Looking back, the faithfulness of those folks still amazes me. My head knows they were God's hands extended and that their blessing upon my family was incalculable. I often told myself my situation was temporary. I would walk again. It would be 6 months before I stood alone on my own 2 feet, but I would walk again. Maybe, just maybe I'd run up the stairs again. Funny, after I had mowed our 3/4 of an acre the day before I fell, I had spent a lot of time patting myself on the back for being such a tough old broad. Son #1 said, "Mom...you know what they say...pride go-eth before a fall." Sigh...apparently, the saying, "From your lips to God's ears" also applies when we least expect or want.

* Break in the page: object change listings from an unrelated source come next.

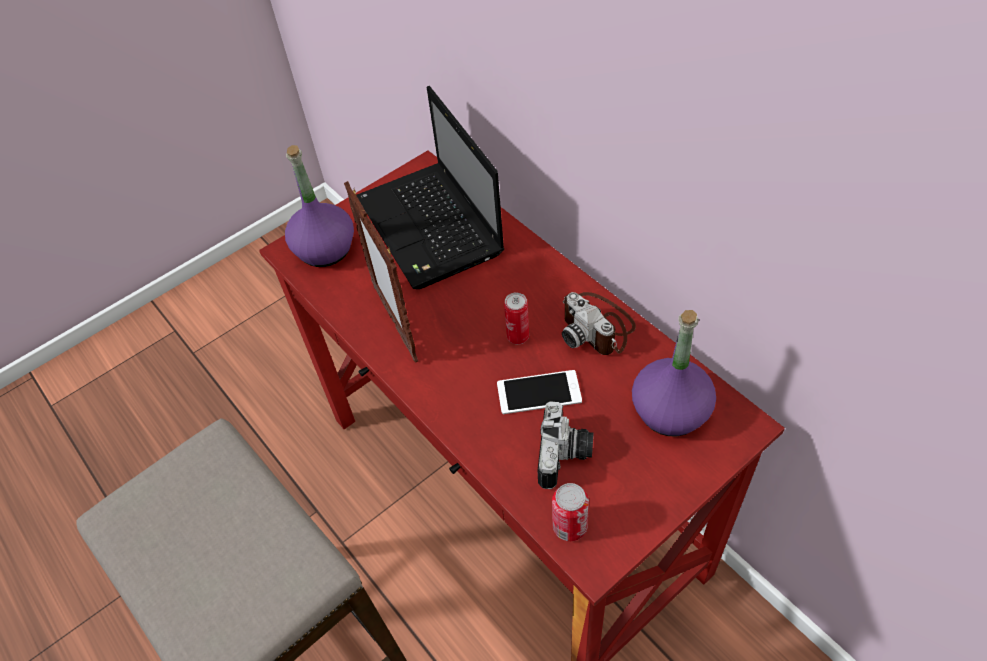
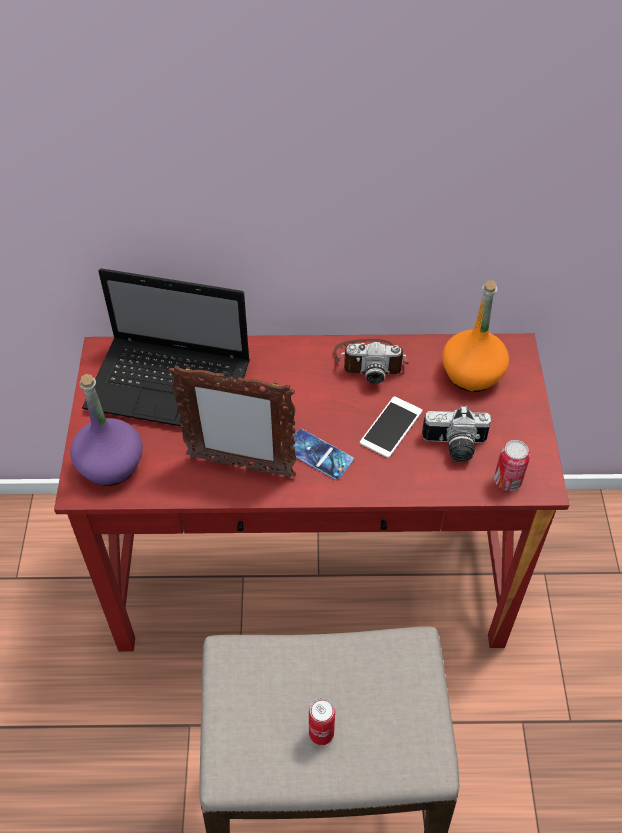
camera: 55 degrees left, 0 degrees up
can [504,292,529,344] -> can moved to [309,698,335,745]
camera [537,401,594,489] -> camera turned 135 degrees clockwise [422,406,491,462]
purple bottle [632,310,716,436] -> orange bottle [442,280,509,392]
none -> phone [293,429,354,480]

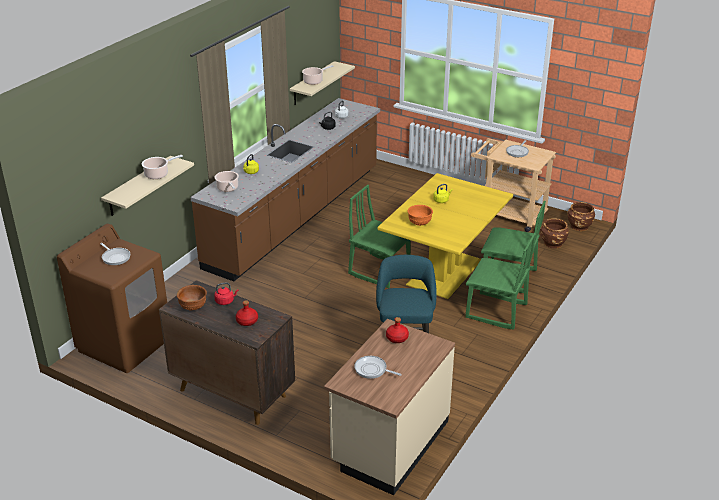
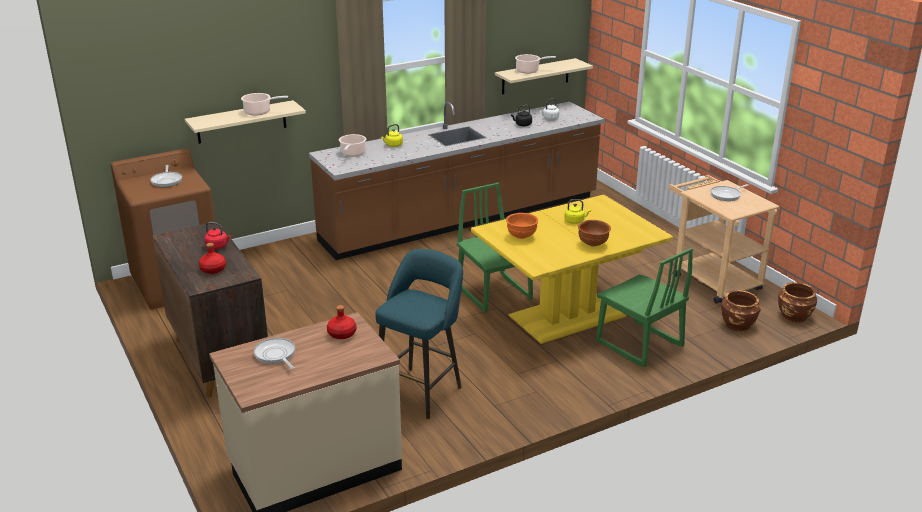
camera: 30 degrees right, 5 degrees down
brown bowl [177,285,207,311] -> brown bowl moved to [578,220,611,246]
green chair [465,233,536,330] -> none

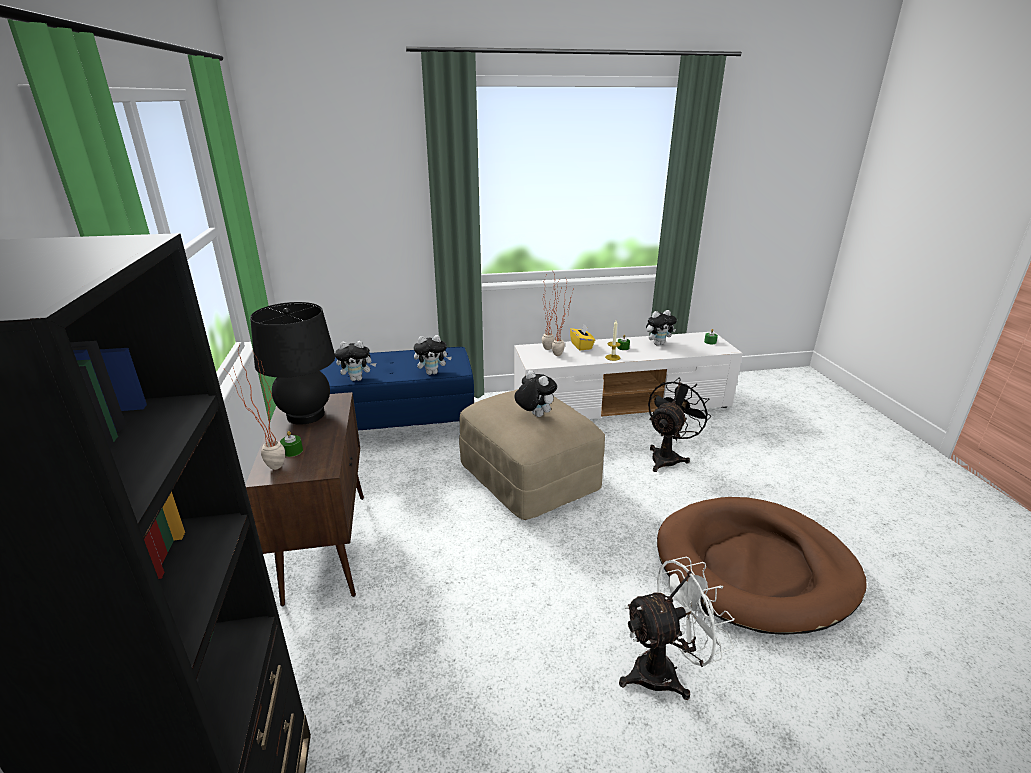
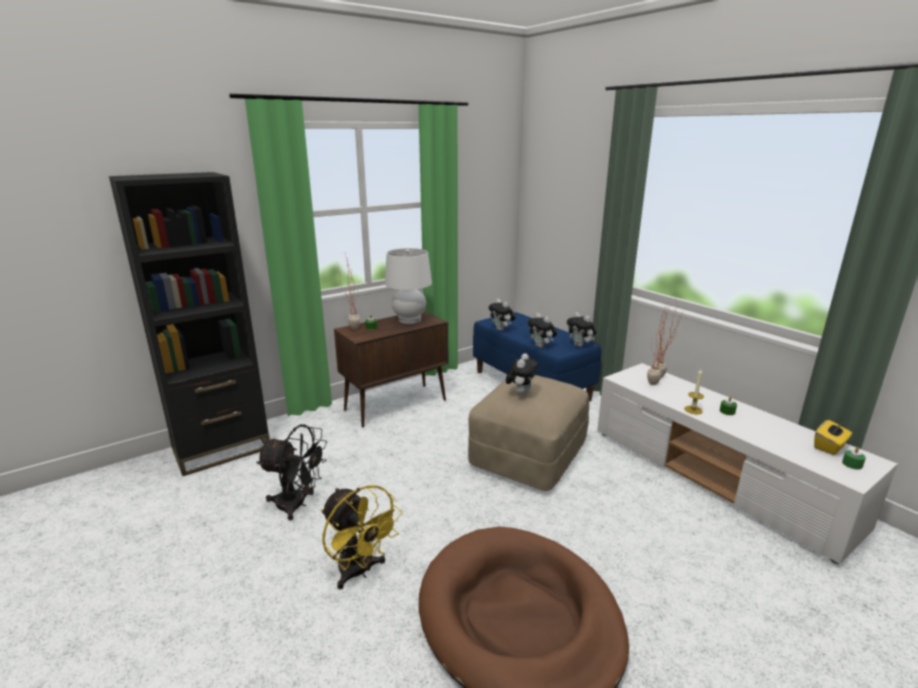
camera: 65 degrees right, 5 degrees down
black table lamp [250,302,335,425] -> white table lamp [385,248,432,324]
yellow tissue box [570,325,595,350] -> yellow tissue box moved to [814,420,852,455]
white fan [619,557,734,700] -> yellow fan [321,485,403,590]
plush toy [646,310,677,345] -> plush toy moved to [567,312,597,347]
black fan [648,378,711,472] -> black fan moved to [256,424,327,521]

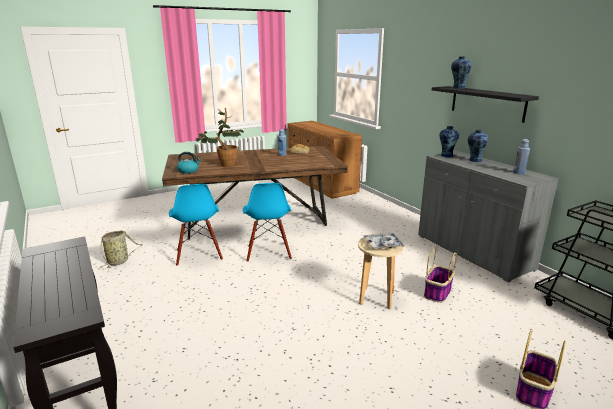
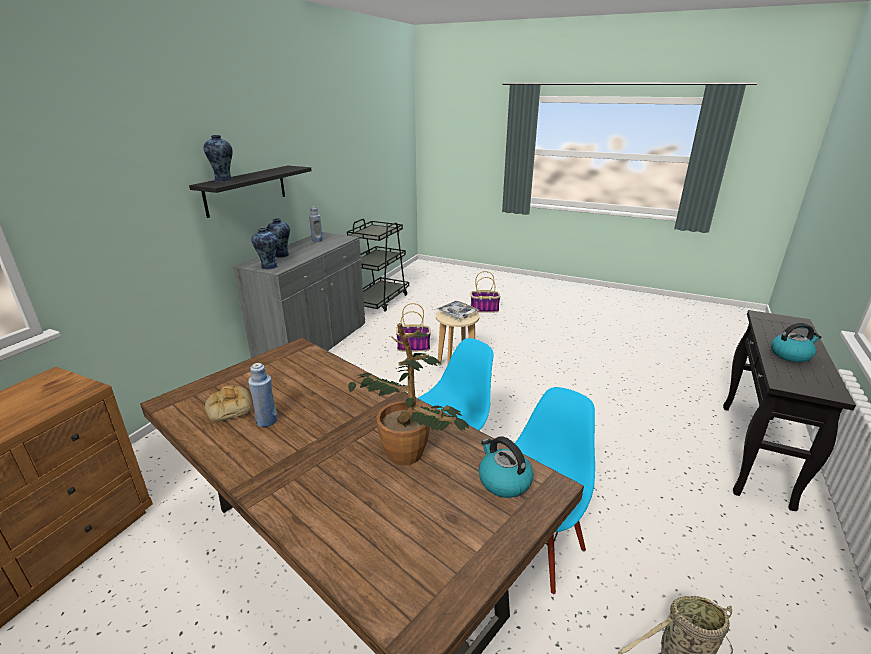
camera: 125 degrees left, 5 degrees up
none -> kettle [771,323,821,362]

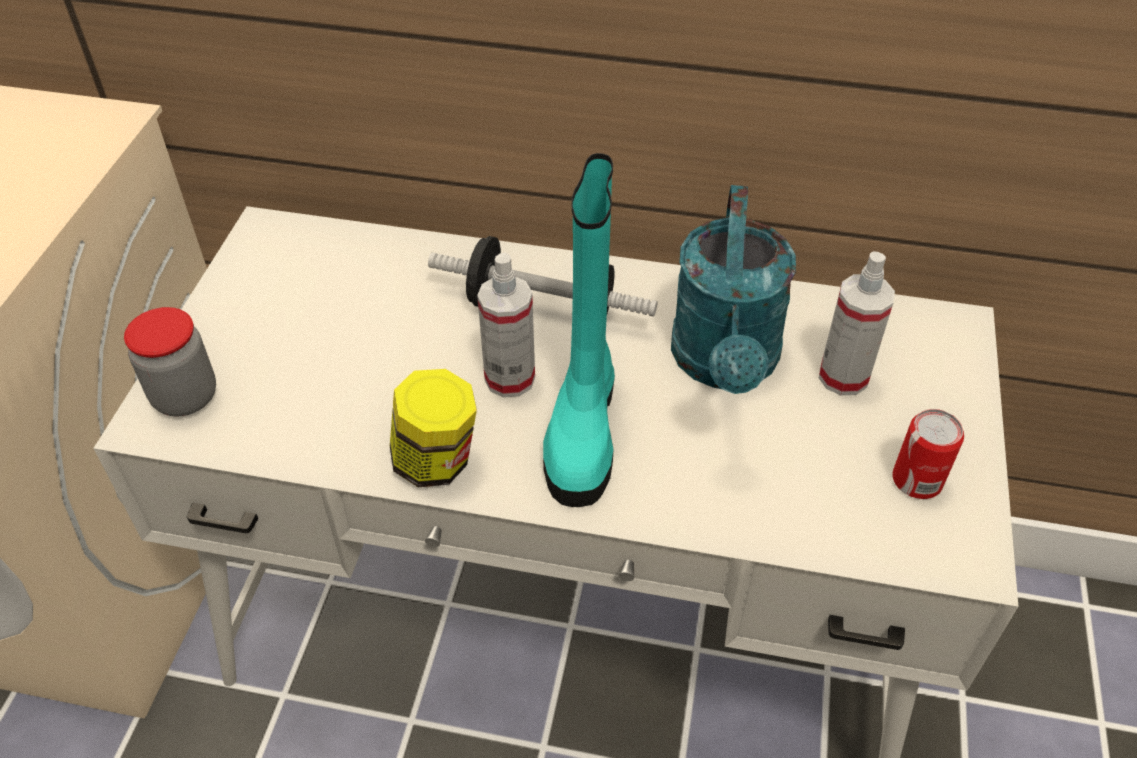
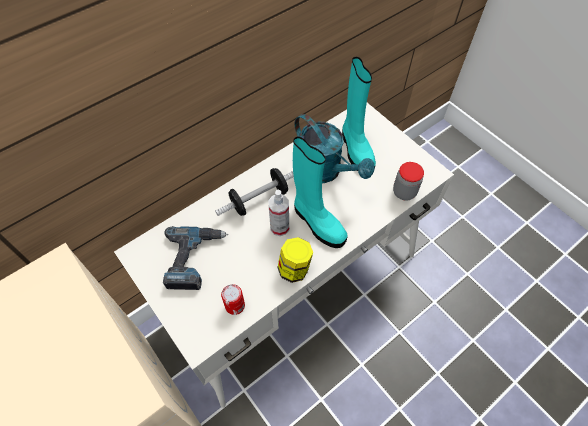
camera: 50 degrees left, 10 degrees up
jar [124,307,216,416] -> jar moved to [393,162,424,200]
spray bottle [819,251,895,395] -> turquoise boot [342,57,376,169]
can [892,409,964,499] -> can moved to [221,284,245,315]
none -> power drill [163,226,228,290]

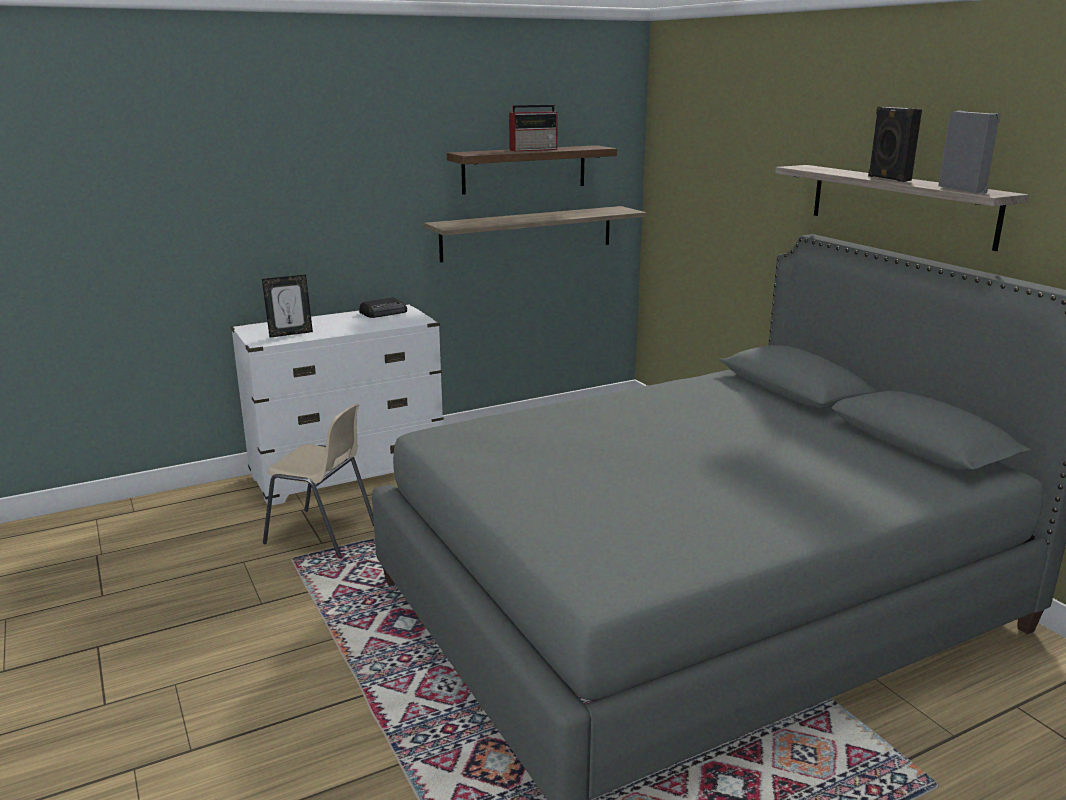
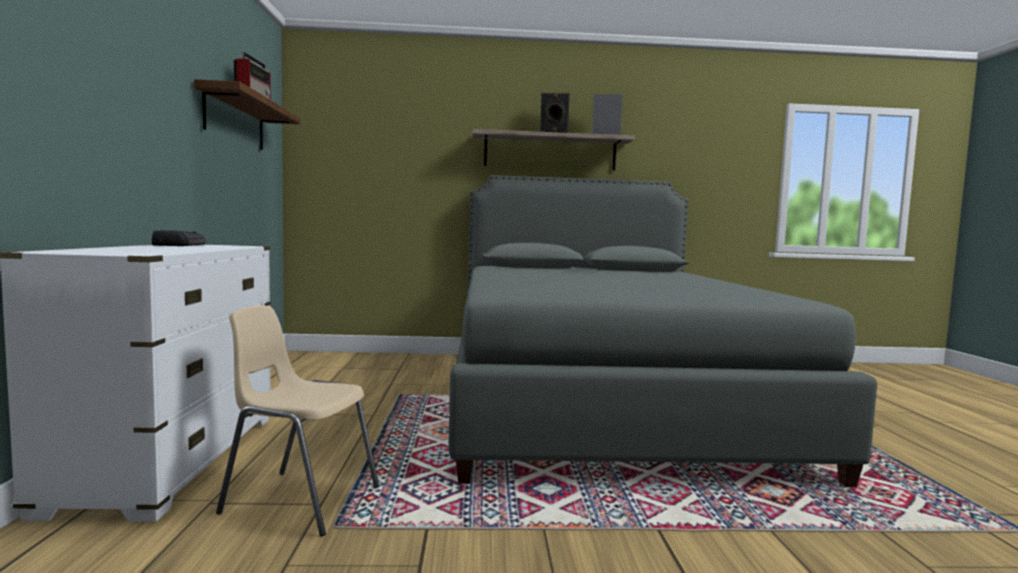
camera: 65 degrees left, 15 degrees down
picture frame [262,275,313,338] -> none
beige chair [263,404,374,557] -> beige chair turned 120 degrees counterclockwise [216,305,379,537]
shelf [424,206,647,263] -> none

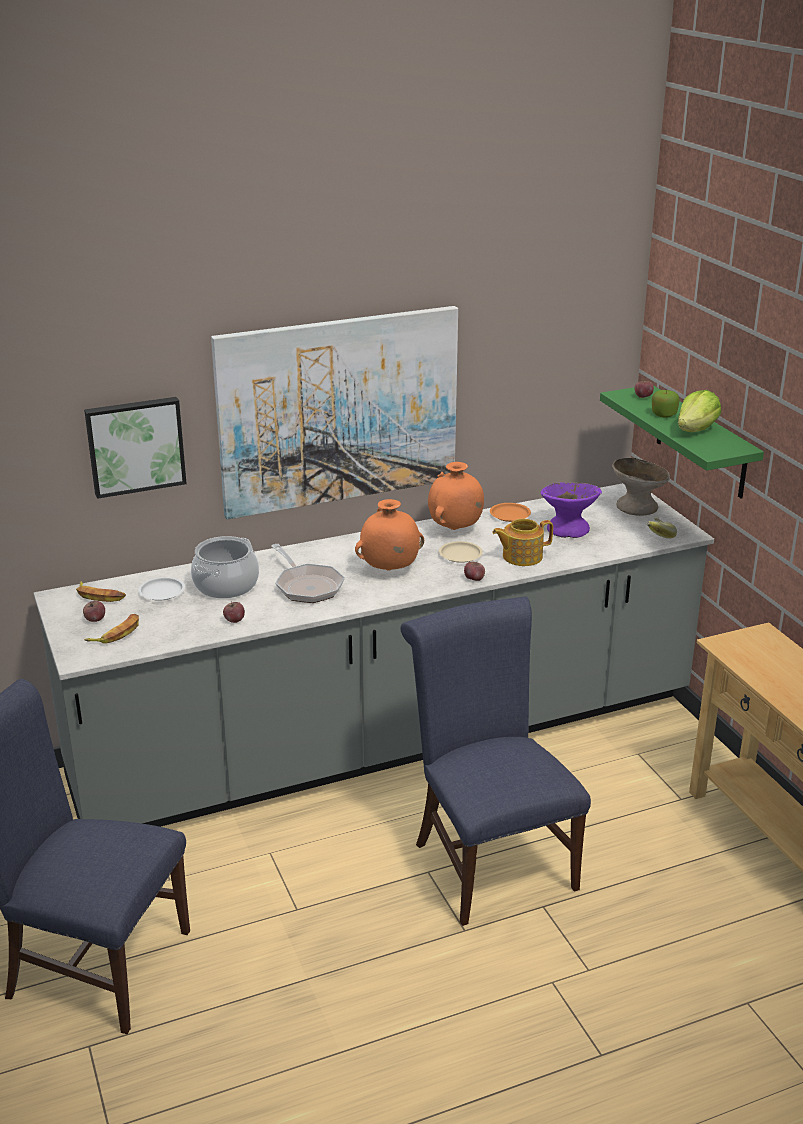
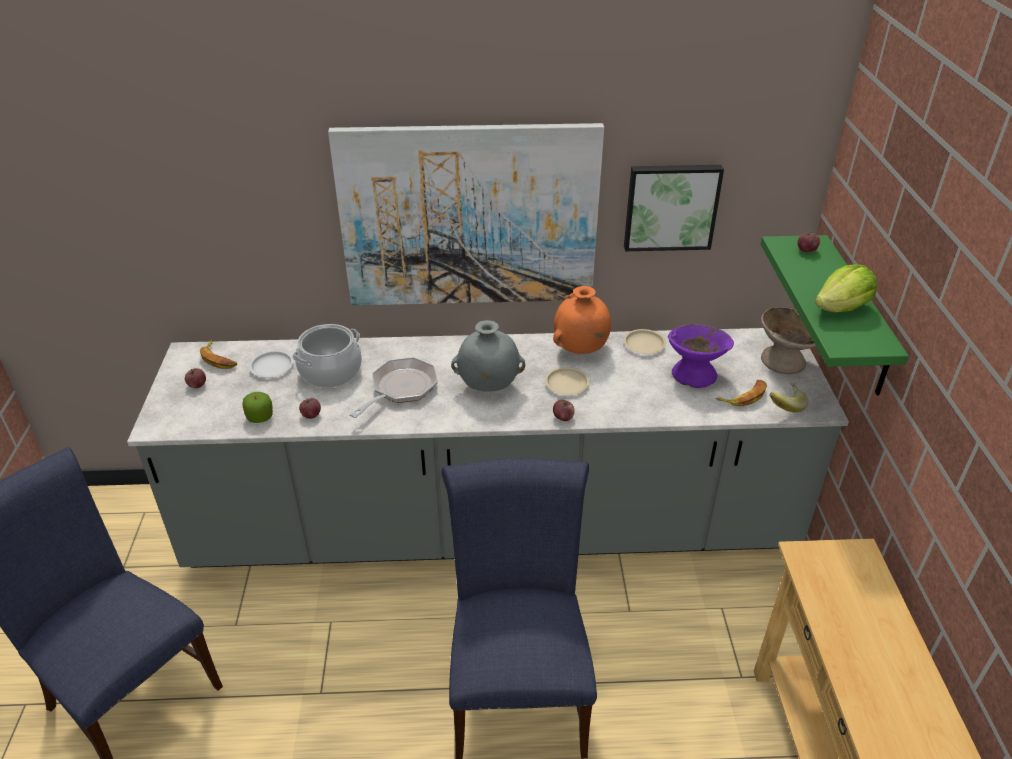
camera: 20 degrees right, 10 degrees up
picture [84,397,187,499] -> picture moved to [624,165,724,251]
banana [84,614,139,644] -> banana moved to [716,380,767,406]
frying pan [271,544,345,603] -> frying pan turned 135 degrees counterclockwise [349,357,438,418]
orange vase [355,499,424,571] -> grey vase [451,320,525,392]
orange plate [490,503,531,522] -> beige plate [624,329,666,354]
teapot [492,519,553,566] -> none
apple [652,390,680,418] -> apple moved to [242,392,273,423]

Even tho' my head knew all these lovely and true things about my friends being God's hands extended, my heart...was not in the game anymore. I looked at my bookcase full of treasured books by Elizabeth George, Kay Arthur, Beth Moore, Donna Partow and all the others. I looked at my multiple translations of the Bible. I couldn't bear to look for long. I could no more make my way to that bookcase using my walker than I could get out of the house without help. I have never, never felt so lonely, forlorn, and abandoned in all my life.
The cheerleader in me was scathing. She poked. She prodded. She cajoled. She sermonized. She berated. I was numb, and her words had no effect. I had lost my heart and my good God, and I not only didn't know where or how to look for them, I couldn't even work up the gumption to try.
|Courtesy Mad Penguin Creative|
What about you, fraidy cat? Where is/was your breaking point? Everyone has one, I think. I used to think my life was so weird that no one could understand. Then, I went to the writer's conference and heard stories that make mine pale. In fact, a former runner up to Miss America told how her own brother-in-law had shot at her only a short while before the conference in 2010. Hah! I didn't get the chance to meet her, but I didn't have to. I knew she'd 'get me' in a skinny minute. Another keynote speaker told us, "As a writer, I don't have crises, I have anecdotes." Lord knows, I've got a million of 'em, I feel like. I am humbled that you keep coming back to share them. Some days you come in droves. Some days you come in a trickle. But come, you do. And, I thank you for it.
|Courtesy Mad Penguin Creative|
Ezekiel 36:26 (KJV c. 1769)
A new heart also will I give you, and a new spirit will I put within you: and I will take away the stony heart out of your flesh, and I will give you an heart of flesh.